Federal officials have approved three policy changes to the Louisiana Road Home program that will provide relief to families that, for various reasons, including contractor fraud, have spent at least part of their grant money, but been unable to rebuild and reoccupy their hurricane-damaged homes.
Under rule changes approved by the U.S. Department of Housing and Urban Development, the state agency administering the Road Home program is allowed to offer new grants to homeowners and write off outstanding debt in an effort to bring more homes into compliance with the state recovery program.
“Now that these Action Plan Amendments have been approved, our Road Home staff has additional tools to help homeowners to finish their homes and bring them into compliance,” said Pat Forbes, executive director of the Louisiana Office of Community Development. in a statement.
The changes come as three amendments to the rules for Road Home, created to help people whose homes were destroyed by hurricanes Katrina and Rita.
The first applies to homeowners who either owe money to the program or who closed on their grant, but have not fulfilled the terms because of reasons beyond their control, including contractor or builder fraud, involuntary forced mortgage payoff, theft or vandalism, damage before repairs were completed and installation of contaminated drywall.
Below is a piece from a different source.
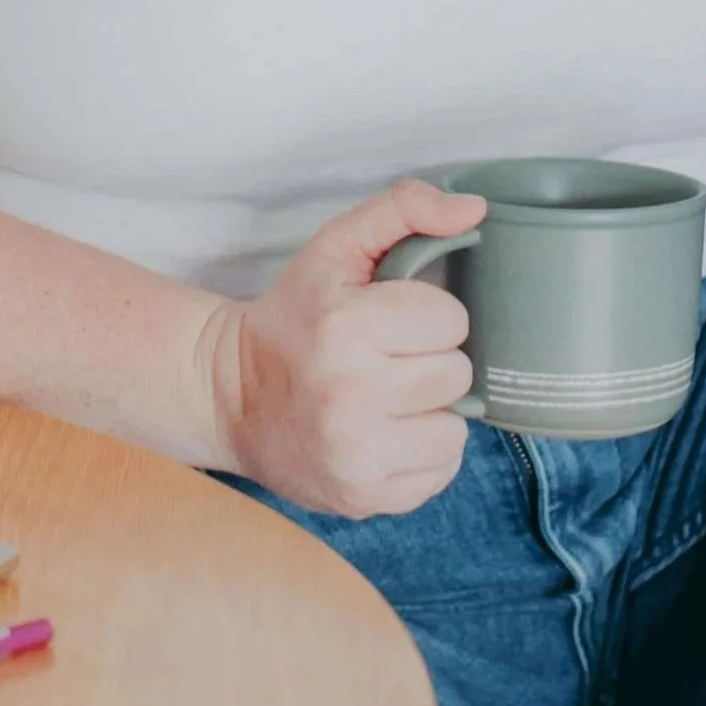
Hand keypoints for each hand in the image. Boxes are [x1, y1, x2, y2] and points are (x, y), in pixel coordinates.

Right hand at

If a homeowner can document one of those circumstances, the state now has the ability to subtract that amount of the damage from the total amount the homeowner owes to the state.
The second amendment allows for a loan repayment grant of up to $150,000 per applicant that can be used to repay the principal on a construction loan to finish repairs. Homeowners would have to be able to qualify for such a loan to be accepted into the grant program.
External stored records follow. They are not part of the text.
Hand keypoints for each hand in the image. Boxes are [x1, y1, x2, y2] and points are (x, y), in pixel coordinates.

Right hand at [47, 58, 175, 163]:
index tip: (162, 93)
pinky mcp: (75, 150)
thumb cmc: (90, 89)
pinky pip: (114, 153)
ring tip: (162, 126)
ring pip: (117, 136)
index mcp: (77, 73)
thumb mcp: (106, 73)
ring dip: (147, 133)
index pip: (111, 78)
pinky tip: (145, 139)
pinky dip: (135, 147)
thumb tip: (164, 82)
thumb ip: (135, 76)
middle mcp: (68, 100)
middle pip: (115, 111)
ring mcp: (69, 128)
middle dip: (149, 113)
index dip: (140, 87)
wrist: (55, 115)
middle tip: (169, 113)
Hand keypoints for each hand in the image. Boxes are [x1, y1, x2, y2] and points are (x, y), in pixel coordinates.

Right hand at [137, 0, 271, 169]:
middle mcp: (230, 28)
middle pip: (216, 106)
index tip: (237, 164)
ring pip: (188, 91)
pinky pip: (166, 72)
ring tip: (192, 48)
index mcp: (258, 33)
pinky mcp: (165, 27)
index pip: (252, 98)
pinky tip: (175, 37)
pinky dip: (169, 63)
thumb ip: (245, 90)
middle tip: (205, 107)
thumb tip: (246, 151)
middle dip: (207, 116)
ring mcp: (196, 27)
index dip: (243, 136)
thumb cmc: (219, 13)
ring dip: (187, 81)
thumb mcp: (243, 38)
The third change attempts to fix the state’s troubled elevation award program. The new rule allows homeowners who had to use Road Home elevation grants to instead make repairs to their homes to subtract the amount paid for those repairs from the amount owed to the state. The program applies only to homeowners still identified as noncompliant under the program’s rules.
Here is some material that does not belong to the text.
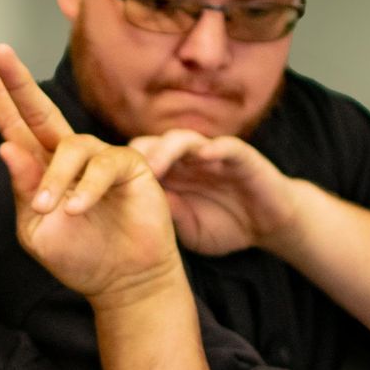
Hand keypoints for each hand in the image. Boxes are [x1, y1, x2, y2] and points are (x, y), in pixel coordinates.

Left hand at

Letters will go out to homeowners who are not in compliance with the Road Home grant agreement beginning Aug. 26. The letter will contain a “compliance questionnaire” that must be completed and returned. Forbes also said that homeowners who are not in compliance can call the Road Home or attend one of the outreach events the state agency will have in the coming months.
“In either case, our staff can work with the homeowners to determine if they qualify for any of these additional tools and what their best path to compliance will be,” Forbes said. “The important thing is for the homeowner to touch base with the program staff.”